====== Excerpted text ======
RBNZ’s OBR was actually ahead of the curve, so RBNZ replied to the FSB that its existing powers already complied (later the IMF said all countries should enact statutory bail-in powers). Other countries enacted bail-in powers, including the USA, UK and EU, and Canada, but they all had one thing in common: nobody knew about it—there was no public debate! Only two countries had public debates about bail-in before legislation was enacted, India and Australia, and both in 2017. When India announced bail-in legislation in 2017, the public backlash was so severe the government quickly dropped it. In Australia, the Citizens Party had led a massive campaign to expose and oppose bail-in since 2013, when the bail-in of bank deposits in Cyprus banks had first revealed the policy to the world, so in 2017 then-Treasurer Scott Morrison had to sneak it through.
====== Supplied entries ======
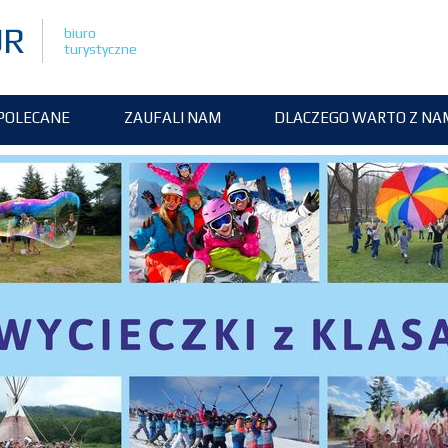
biuro
turystyczne
POLECANE
ZAUFALI NAM
DLACZEGO WARTO Z NA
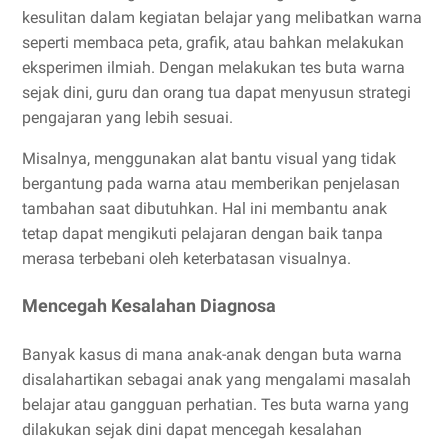
kesulitan dalam kegiatan belajar yang melibatkan warna
seperti membaca peta, grafik, atau bahkan melakukan
eksperimen ilmiah. Dengan melakukan tes buta warna
sejak dini, guru dan orang tua dapat menyusun strategi
pengajaran yang lebih sesuai.
Misalnya, menggunakan alat bantu visual yang tidak
bergantung pada warna atau memberikan penjelasan
tambahan saat dibutuhkan. Hal ini membantu anak
tetap dapat mengikuti pelajaran dengan baik tanpa
merasa terbebani oleh keterbatasan visualnya.
Mencegah Kesalahan Diagnosa
Banyak kasus di mana anak-anak dengan buta warna
disalahartikan sebagai anak yang mengalami masalah
belajar atau gangguan perhatian. Tes buta warna yang
dilakukan sejak dini dapat mencegah kesalahan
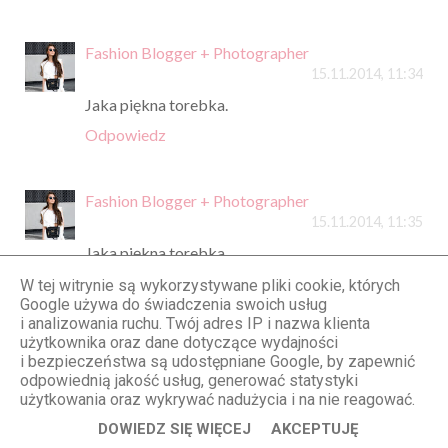
Fashion Blogger + Photographer
15.11.2014, 11:34
Jaka piękna torebka.
Odpowiedz
Fashion Blogger + Photographer
15.11.2014, 11:35
Jaka piękna torebka.
Odpowiedz
W tej witrynie są wykorzystywane pliki cookie, których
Google używa do świadczenia swoich usług
i analizowania ruchu. Twój adres IP i nazwa klienta
użytkownika oraz dane dotyczące wydajności
Anonimowy
i bezpieczeństwa są udostępniane Google, by zapewnić
15.11.2014, 11:47
odpowiednią jakość usług, generować statystyki
użytkowania oraz wykrywać nadużycia i na nie reagować.
Nie byłam zwolenniczką blogów modowych,
dopóki nie trafiłam na Twój. Jesteś przepiękną
DOWIEDZ SIĘ WIĘCEJ
AKCEPTUJĘ
kobietą, a to, co robisz, Twoje stylizacje stały się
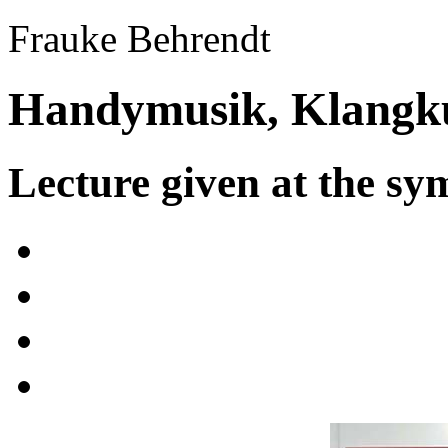
Frauke Behrendt
Handymusik, Klangkun
Lecture given at the 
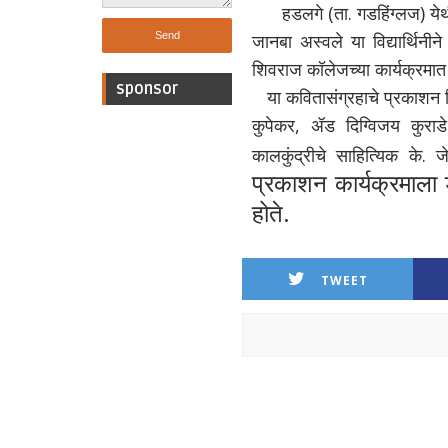
हडलगे (ता. गडहिंग्लज) येथील
जानबा अस्वले या विद्यार्थिनी
शिवराज कॉलेजच्या कार्यक्रमात
sponsor
या कवितासंग्रहाचे प्रकाशन शिव
कुपेकर, ॲड दिग्विजय कुराड
कालकुंद्रीचे साहित्यिक के.
प्रकाशन कार्यक्रमाला डी
होते.
TWEET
======
▶ Instructions
A - Pull out each line of the records that contains the string "yang".
B - Carry the text on bank bail-in powers further, picking up right after its last sentence.
The text and the records are unrelated to each other.

▶ Answers by item number
A -
kesulitan dalam kegiatan belajar yang melibatkan warna
pengajaran yang lebih sesuai.
Misalnya, menggunakan alat bantu visual yang tidak
disalahartikan sebagai anak yang mengalami masalah
belajar atau gangguan perhatian. Tes buta warna yang

B -
Late on a Friday afternoon in August 2017, so nobody would notice, Morrison’s Treasury released an exposure draft of a vaguely-titled bill, the Financial Sector Legislation Amendment (Crisis Resolution Powers and Other Measures) Bill 2017. The Citizens Party noticed, however, and detected in the bill a broadly-worded provision creating a loophole that could be used to bail in deposits in a crisis. The Citizens Party’s intense mobilisation against the bill, which coincided with the uproar over the banks that forced Malcolm Turnbull to call the banking royal commission, led to an inquiry chaired by “Senator for bankers” Jane Hume, which denied the law could be used to bail in deposits. But when One Nation Senators informed the Leader of the Government in the Senate, Mathias Cormann, on the eve of the Senate debate on the bill, that they intended to move an amendment to close the loophole, the government pulled a dirty trick. Cormann offered to have Treasury lawyers proof-read One Nation’s amendment, and the next day, while the One Nation Senators were waiting to hear back from Treasury, the government and Labor Party snuck the bill through the Senate with only eight Senators present in the chamber and with only a vote “on the voices”, not a formal division that would require all Senators to be present to vote.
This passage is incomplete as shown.